(EXERCISE DESCRIPTION):
Write the entries out again exactly; any picture among them gets left out.

──────── MATERIAL PROVIDED ────────

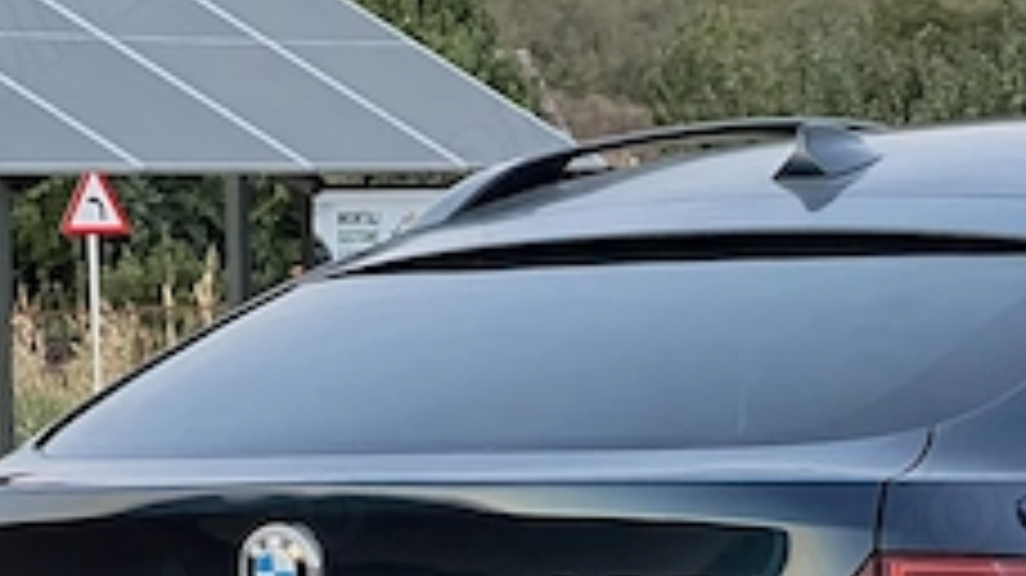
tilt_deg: -3.7
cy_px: 734
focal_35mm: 221
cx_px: 1026
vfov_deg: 5.5
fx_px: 6010
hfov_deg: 9.7
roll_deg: +0.7
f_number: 2.8
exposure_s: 1/50
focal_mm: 9
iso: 800
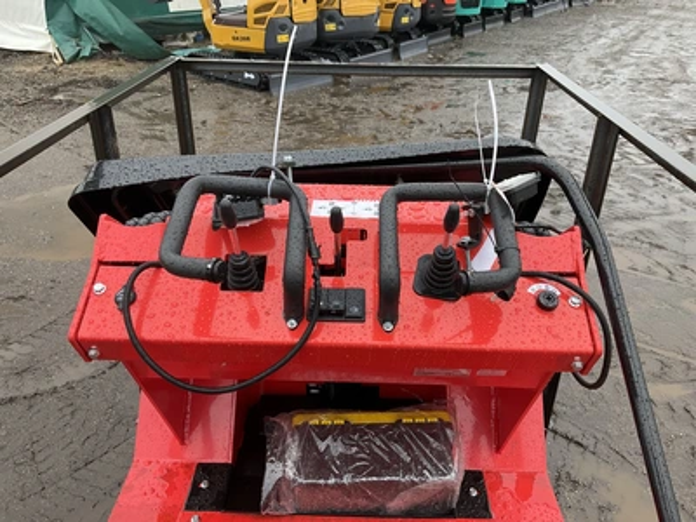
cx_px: 348
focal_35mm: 29
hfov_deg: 61.7
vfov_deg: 48.2
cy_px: 261
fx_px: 583
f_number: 1.8
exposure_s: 1/122
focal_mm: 3
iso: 25
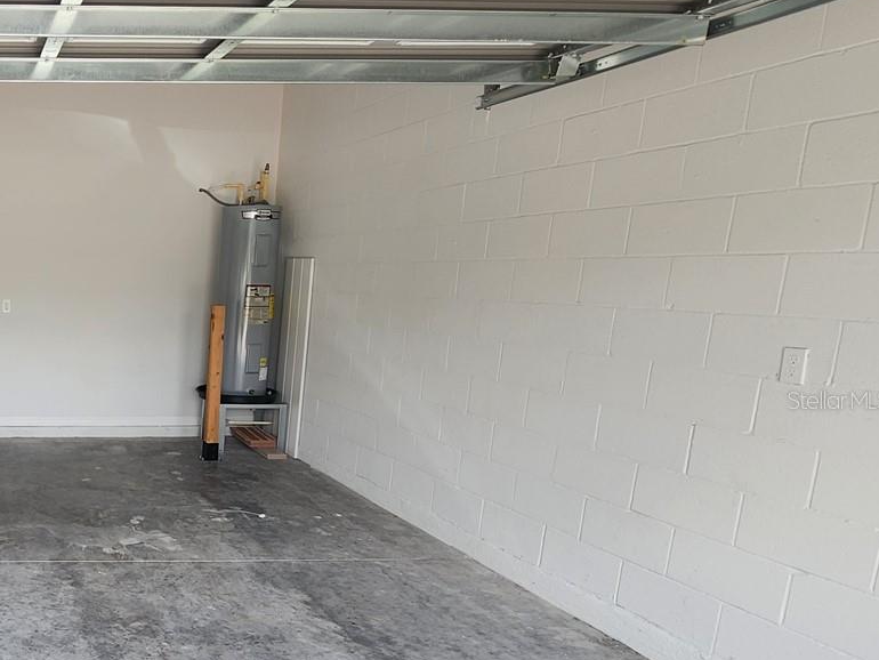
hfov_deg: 51.1
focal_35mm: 27
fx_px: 686
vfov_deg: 51.0
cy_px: 400
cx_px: -18
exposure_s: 1/130
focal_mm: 2.2
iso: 50
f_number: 2.2
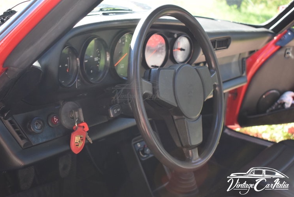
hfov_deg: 40.3
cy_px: 98
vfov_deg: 27.6
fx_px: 400
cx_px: 146
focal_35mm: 49
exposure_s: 1/250
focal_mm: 32
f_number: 4.5
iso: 800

────────

(SOLUTION FOR THIS EXERCISE):
tilt_deg: -3.7
cy_px: 734
focal_35mm: 221
cx_px: 1026
vfov_deg: 5.5
fx_px: 6010
hfov_deg: 9.7
roll_deg: +0.7
f_number: 2.8
exposure_s: 1/50
focal_mm: 9
iso: 800
cx_px: 348
focal_35mm: 29
hfov_deg: 61.7
vfov_deg: 48.2
cy_px: 261
fx_px: 583
f_number: 1.8
exposure_s: 1/122
focal_mm: 3
iso: 25
hfov_deg: 51.1
focal_35mm: 27
fx_px: 686
vfov_deg: 51.0
cy_px: 400
cx_px: -18
exposure_s: 1/130
focal_mm: 2.2
iso: 50
f_number: 2.2
hfov_deg: 40.3
cy_px: 98
vfov_deg: 27.6
fx_px: 400
cx_px: 146
focal_35mm: 49
exposure_s: 1/250
focal_mm: 32
f_number: 4.5
iso: 800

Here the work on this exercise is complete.